Great news, dear reader! We have a second letter-to-the-editor today. This one appears in The Press of Atlantic City, published in Atlantic City, New Jersey. It’s titled Proof lacking for science and attacks on religion, and the newspaper has a comments section.
Because the writer isn’t a politician, preacher, or other public figure, we won’t embarrass or promote him by using his full name. His first name is Donald. Excerpts from his letter will be enhanced with our Curmudgeonly commentary, some bold font for emphasis, and occasional Curmudgeonly interjections that look [like this]. Here we go!
Regarding the recent letter, “Religious writings can’t prove without evidence”: Let me respond to this attack by a critic of a previous letter writer, who felt everyone should “respect religion and science.”
We don’t know what Donald is responding to, but it doesn’t matter. He says:
I think it is the critic who is confused, with his tortured convoluted explanation of how a hypothesis works, in his attempt to prove science right and the belief in God wrong (inferred). I suggest he check Webster’s Dictionary instead of parroting what atheistic scientists want us to believe.
Yeah, everything you need to know is in the dictionary. Donald tells us:
He demands proof of God’s existence. Have scientists proven their Big Bang Theory, which they insist created the universe, all from one pea-sized bit of matter? [Great response!] On the contrary, their theory was recently blown up, no pun intended, when it was recently discovered that not only is the universe expanding, as it would from an explosion, its expansion is accelerating, which it shouldn’t, because that’s opposite to how explosions work. Explosions gradually lose force, dissipate and collapse back on themselves. But the only thing collapsing here is the scientists’ Big Bang Theory. Time for another hypothesis?
The Big Bang is all washed up! Donald continues:
He brings up Darwin’s Theory of Evolution as an alternative to creationism. [Hee hee!] He seems more certain of Darwinism than Darwin himself, who admitted, in “The Origin of Species,” that failure to find any fossils of any species in the in-between transitional stage (absolutely necessary to validate his theory) “perhaps, is the most obvious and gravest objection which can be urged against my theory.”
A wee bit of quote-mining there. We discussed that one, with proper quotes from Darwin, in Creationist Wisdom #384: Quote-Mining Preacher. Let’s read on:
Though considered blasphemous in the scientific community, many scientists are now rethinking this idea of intelligent design.
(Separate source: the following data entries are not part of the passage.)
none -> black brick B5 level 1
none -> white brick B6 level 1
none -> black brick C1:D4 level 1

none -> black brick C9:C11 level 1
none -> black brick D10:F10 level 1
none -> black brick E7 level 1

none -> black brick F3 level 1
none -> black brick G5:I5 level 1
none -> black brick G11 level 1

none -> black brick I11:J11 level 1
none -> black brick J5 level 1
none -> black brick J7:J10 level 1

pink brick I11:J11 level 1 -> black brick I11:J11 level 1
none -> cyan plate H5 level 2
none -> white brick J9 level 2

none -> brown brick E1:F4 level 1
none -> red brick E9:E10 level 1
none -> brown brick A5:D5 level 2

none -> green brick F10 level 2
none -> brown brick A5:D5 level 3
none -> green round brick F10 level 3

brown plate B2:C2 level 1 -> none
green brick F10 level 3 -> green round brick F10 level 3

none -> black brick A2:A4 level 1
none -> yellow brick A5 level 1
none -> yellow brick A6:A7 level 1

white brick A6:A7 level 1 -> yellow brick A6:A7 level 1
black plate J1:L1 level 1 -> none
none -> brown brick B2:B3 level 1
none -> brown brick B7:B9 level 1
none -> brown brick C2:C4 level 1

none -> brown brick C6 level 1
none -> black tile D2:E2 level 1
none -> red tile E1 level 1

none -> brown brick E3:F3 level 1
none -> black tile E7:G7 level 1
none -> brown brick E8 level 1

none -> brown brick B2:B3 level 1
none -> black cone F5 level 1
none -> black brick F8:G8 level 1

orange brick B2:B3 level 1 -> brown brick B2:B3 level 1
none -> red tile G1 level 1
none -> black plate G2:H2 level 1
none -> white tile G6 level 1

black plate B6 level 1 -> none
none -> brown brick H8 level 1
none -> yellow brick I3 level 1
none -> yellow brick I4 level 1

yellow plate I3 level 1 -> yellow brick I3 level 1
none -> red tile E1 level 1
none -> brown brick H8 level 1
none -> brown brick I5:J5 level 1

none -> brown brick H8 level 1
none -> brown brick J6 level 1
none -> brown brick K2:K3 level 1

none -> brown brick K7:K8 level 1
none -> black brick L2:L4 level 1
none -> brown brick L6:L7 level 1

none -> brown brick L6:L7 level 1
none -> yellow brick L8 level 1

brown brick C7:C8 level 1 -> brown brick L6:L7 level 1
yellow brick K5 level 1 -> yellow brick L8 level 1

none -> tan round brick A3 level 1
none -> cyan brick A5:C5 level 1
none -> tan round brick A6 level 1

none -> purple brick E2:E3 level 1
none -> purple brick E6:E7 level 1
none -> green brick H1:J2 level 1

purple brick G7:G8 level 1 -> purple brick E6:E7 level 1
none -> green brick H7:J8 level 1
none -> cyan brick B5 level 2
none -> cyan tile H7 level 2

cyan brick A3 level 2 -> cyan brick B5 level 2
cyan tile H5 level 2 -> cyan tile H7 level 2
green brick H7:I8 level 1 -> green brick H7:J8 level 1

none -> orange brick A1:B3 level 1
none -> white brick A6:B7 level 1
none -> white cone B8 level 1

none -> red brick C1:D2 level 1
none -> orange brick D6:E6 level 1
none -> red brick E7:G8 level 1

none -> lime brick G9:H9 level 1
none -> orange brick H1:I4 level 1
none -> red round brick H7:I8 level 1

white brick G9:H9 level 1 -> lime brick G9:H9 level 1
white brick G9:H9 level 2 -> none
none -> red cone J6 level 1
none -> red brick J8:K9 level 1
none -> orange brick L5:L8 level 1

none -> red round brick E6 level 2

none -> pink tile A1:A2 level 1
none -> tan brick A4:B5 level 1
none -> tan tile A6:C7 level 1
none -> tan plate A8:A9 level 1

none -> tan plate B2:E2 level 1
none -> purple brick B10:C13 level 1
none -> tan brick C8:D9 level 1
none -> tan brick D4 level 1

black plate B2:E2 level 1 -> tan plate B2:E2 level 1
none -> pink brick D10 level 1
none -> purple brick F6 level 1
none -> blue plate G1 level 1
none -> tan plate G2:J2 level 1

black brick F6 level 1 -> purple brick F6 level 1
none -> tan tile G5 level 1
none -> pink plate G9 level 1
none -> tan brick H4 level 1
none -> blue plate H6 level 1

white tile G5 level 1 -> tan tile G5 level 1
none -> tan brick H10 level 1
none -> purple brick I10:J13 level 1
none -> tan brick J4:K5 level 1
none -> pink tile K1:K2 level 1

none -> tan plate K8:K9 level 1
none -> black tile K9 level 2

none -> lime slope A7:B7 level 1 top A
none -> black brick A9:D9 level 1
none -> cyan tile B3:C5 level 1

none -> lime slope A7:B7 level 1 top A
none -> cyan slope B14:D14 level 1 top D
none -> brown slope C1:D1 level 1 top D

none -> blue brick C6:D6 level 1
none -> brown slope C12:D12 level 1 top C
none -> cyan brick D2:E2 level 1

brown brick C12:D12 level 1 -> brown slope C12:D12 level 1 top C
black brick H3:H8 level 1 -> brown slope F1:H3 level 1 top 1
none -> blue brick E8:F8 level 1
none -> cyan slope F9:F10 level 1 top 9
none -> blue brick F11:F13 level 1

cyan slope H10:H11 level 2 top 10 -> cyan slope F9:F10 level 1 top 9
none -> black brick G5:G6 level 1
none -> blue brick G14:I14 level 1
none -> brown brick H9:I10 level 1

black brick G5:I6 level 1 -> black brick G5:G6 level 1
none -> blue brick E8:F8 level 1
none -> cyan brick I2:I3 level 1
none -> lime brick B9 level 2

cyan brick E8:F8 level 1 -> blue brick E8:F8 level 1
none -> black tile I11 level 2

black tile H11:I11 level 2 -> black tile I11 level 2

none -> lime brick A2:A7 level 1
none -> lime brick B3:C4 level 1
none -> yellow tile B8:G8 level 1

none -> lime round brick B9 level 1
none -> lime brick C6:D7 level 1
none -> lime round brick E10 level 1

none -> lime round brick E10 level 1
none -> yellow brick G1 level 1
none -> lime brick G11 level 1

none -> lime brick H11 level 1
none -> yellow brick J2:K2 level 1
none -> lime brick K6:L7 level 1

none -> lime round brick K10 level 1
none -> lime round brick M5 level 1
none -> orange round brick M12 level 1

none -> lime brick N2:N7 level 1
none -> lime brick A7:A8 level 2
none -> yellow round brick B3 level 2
BWAHAHAHAHAHA! Everyone is jumping aboard the Discoveroids’ bandwagon. Donald gives us an example:
In an interview by David Ewing Duncan for Discover, leading scientist Francis S. Collins, former head of the Human Genome Project and author of “The Language of God,” says: “Is there any dogma more unsupported by the facts than from the scientist who stands up and says, ‘I know there is no God’?”
Groan! First of all, that has nothing to do with the Discoveroids “theory” of intelligent design. Second, if Collins said that, he’s right. The existence (or non-existence) of supernatural deities isn’t scientifically demonstrable, therefore no one actually knows about their existence, one way or the other. Donald’s letter continues:
Scientists demand believers prove God exists. To that I say, prove he doesn’t.
BWAHAHAHAHAHA! Donald doesn’t understand the burden of proof. A fundamental rule is that he who makes a claim has the burden of proof. It makes perfect sense to demand evidence to support a claim that something exists; but no one has to prove that something doesn’t exist. If there’s no evidence of existence, non-existence is the default position. Hey, take a look at Donald’s last paragraph:
I’ve written a book that goes into this more, “Does God Exist? — Are Science and the Belief in God Compatible?” It’s available on Amazon.
Wowie — he wrote a book! Here it is at Amazon! It costs $31.47 in paperback! The publisher is AuthorHouse. Wikipedia has a write-up on them, and says they’re a “a self-publishing company.” Are we surprised?
So now we leave Donald and his letter. And we’re delighted to have received a bonus — he’s also a self-published genius. But we didn’t see any press release, so we’ll leave him off that list.